42, 43, 44 o 300, los estudiantes nunca deberían ser masacrados por ningún motivo. La principal víctima de este conflicto, sin embargo, no son los estudiantes o los civiles neutrales, sino la idea imaginaria que teníamos de pertenecer a una nación llamada México. Eso es lo que para mí quedó sepultado en las decenas de fosas que se han encontrado entre septiembre y octubre del 2014 en Iguala, Guerrero, albergando más de 50 cadáveres, y que vienen a ser como el último clavo en el ataúd de la degradación nacional. Esta muerte del nacionalismo queda bien resumida en la filosofía de vida de un criminal, recogida en el documental “De Panzazo!”: “a poco si tú fueras narco, y sabes que estás ganando pero el buti de millones cada mes, vas a decir ‘no pues porque cambie el país voy a dejar de ganar tantos millones’, chingue a su madre, que se mueran los que se tengan que morir mientras yo esté bien”. El narconeoliberalismo está logrando la destrucción del Estado-nación mexicano. No sé si nosotros seremos capaces de resucitarlo, pero quiero aferrarme a la esperanza de un México, o muchos Méxicos, construidos bajo principios humanos, civiles y morales.
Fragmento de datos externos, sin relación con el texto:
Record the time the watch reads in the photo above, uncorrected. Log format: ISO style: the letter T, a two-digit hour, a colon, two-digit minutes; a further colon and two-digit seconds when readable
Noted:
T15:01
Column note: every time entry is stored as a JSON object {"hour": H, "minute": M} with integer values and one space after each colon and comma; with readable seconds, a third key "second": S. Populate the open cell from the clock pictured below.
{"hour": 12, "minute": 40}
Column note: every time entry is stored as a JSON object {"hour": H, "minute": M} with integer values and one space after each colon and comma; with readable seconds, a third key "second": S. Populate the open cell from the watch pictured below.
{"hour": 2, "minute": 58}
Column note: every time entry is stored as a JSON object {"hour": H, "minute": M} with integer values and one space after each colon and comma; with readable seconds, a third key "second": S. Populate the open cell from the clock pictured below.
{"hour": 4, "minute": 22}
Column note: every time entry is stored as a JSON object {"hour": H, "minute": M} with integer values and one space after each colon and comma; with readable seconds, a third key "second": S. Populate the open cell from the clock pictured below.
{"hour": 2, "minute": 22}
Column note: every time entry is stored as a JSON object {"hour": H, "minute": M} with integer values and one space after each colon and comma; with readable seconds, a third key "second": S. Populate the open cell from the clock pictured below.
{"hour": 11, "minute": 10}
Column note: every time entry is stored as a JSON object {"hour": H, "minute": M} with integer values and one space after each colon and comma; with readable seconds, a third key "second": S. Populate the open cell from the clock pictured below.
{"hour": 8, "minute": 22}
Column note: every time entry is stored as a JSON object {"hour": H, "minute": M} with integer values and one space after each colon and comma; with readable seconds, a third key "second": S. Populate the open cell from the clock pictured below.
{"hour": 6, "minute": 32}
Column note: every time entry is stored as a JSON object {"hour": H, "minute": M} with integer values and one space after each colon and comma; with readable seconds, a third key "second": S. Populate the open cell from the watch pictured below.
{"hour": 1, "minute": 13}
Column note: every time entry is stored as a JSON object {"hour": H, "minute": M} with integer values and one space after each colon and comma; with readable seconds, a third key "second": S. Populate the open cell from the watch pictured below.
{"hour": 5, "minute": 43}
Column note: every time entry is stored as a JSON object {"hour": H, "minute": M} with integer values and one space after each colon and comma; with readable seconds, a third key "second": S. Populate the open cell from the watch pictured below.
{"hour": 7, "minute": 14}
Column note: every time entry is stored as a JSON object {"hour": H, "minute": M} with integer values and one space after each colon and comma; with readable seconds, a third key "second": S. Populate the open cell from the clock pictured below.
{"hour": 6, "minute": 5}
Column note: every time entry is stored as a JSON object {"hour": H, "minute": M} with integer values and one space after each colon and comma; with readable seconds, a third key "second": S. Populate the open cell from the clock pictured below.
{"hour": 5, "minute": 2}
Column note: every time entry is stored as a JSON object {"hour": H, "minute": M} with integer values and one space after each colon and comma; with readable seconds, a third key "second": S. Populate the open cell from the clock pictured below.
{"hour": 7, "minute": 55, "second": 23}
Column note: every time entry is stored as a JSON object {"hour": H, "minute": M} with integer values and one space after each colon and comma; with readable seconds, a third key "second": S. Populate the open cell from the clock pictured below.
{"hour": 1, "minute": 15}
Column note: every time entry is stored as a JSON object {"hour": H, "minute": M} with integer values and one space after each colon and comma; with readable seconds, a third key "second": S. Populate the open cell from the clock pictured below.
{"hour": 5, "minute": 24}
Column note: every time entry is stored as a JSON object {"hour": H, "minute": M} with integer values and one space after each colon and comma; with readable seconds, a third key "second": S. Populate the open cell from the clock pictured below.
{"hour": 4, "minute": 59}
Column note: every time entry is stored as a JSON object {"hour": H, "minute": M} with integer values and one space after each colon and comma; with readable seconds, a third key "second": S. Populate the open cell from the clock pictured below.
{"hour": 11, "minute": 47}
P.D. Intuimos la verdad sobre el cruento destino de los compañeros desaparecidos, pero exigimos que el gobierno federal deje de administrar la mentira con el propósito infame de proteger su imagen y hacer control de daños. Por eso, a un mes de la masacre de Iguala, seguimos diciendo: ¡presentación con vida y castigo a los culpables!